You were too quick for me. I was about to amend my response to say any Democrat but known Wall Street Cheerleader Chuck Schumer but there you are and I for one am not a bit surprised.
Three thoughts. First is that Mr. Schumer is not stupid, and he understands that US corporations pay just a hair under 100% of the bills in the USA, either directly through the corporate tax or indirectly through wages to workers, which are then taxed. It makes precisely zero sense to be anti-corporation and pro social programs, since the corporations foot the bill.
Second: It was hardly just Shumer. The article I posted to you included a quote by Sen McCaskill who reference other Senators; basically, any Senator who is honest (meaning, not anti-corporation) was ready to support corporate tax reform until the matter turned Trumpian. Including this lady:
Hillary Clinton Privately Pitched Corporations on "Really Low" Tax Rate for Money Stashed Abroad
In public, top Hillary Clinton surrogate Neera Tanden said at the Democratic convention in Philadelphia that there's no…
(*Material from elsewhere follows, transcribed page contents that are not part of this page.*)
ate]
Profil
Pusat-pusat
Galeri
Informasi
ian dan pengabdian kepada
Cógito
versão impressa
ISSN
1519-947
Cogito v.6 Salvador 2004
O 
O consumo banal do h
And then, of course Barack Obama advocated for the rate to be lowered as well.
Thirdly, what is a pension fund, anyway? (I ask this assuming you know the answer). It’s a fund, invested in STOCKS and bonds, from which pensions are paid. State and local administrators have a rather nasty habit of overestimating the returns they expect to get from their investments, because overestimations cover up the fact that the pensions are underfunded.
If there’s more money flowing into buybacks, stock prices go up; if stock prices go up, the value of those pension funds goes up…….and the pending disaster that will someday be known as the “pension crisis” gets pushed a few years farther out.
And as to stock value growth in general, wouldn’t it be nice if the private sector provided quality products and services that lead to earnings rather then relying on financial gimmicks and the endless maneuverings to reduce their competition but such is the modern economy.
Of course, ultimately, nothing can replace good products being sold by good people leading to good profits. But our majors have been struggling to turn REAL profits since 2008; they’ve been relying on the Fed’s low interest rates and QE program to make earnings look good, while they downsize and squeeze benefits and the expense lines. Since demand is slack to stable, there’s nothing to do with all that extra cash that benefits anyone other than buybacks.
Finally, we will just have to agree to disagree on lies and the lying liars who tell them. You are assuming that the author’s statement was intended to mislead. But I would venture to guess that every reader here is well informed and understands what the Republicans did. So what we are really talking about is probabilities of outcome NOT lies.
The chances that those deductions are extended in 2025 are 99.99999999%. But Pelosi and the rest of the Dems “sold” resistance to the bill based on an analysis which assumed the .0000000000001% outcome. Think about that for a moment. If telling the country that a bill is far worse than it really is because something might happen that you yourself would never support doesn’t fall into the “lie” category…..then that’s a definition that is more technical than practical.
Here is a parting thought exercise: Imagine a well constructed law that actually uses behavioral economics to achieve the stated goal of expanding the economy, raising wages and increasing the workforce. Is this the law that was passed?
On the corporate side? Definitely. It’s a slam dunk, and probably the best thing that the government has done in twenty years.
On the individual side? Obviously a mixed bag. Lowering marginal rates…….not a great move. Increasing the standard, child deductions, and capping mortgage and SALT? Definitely good.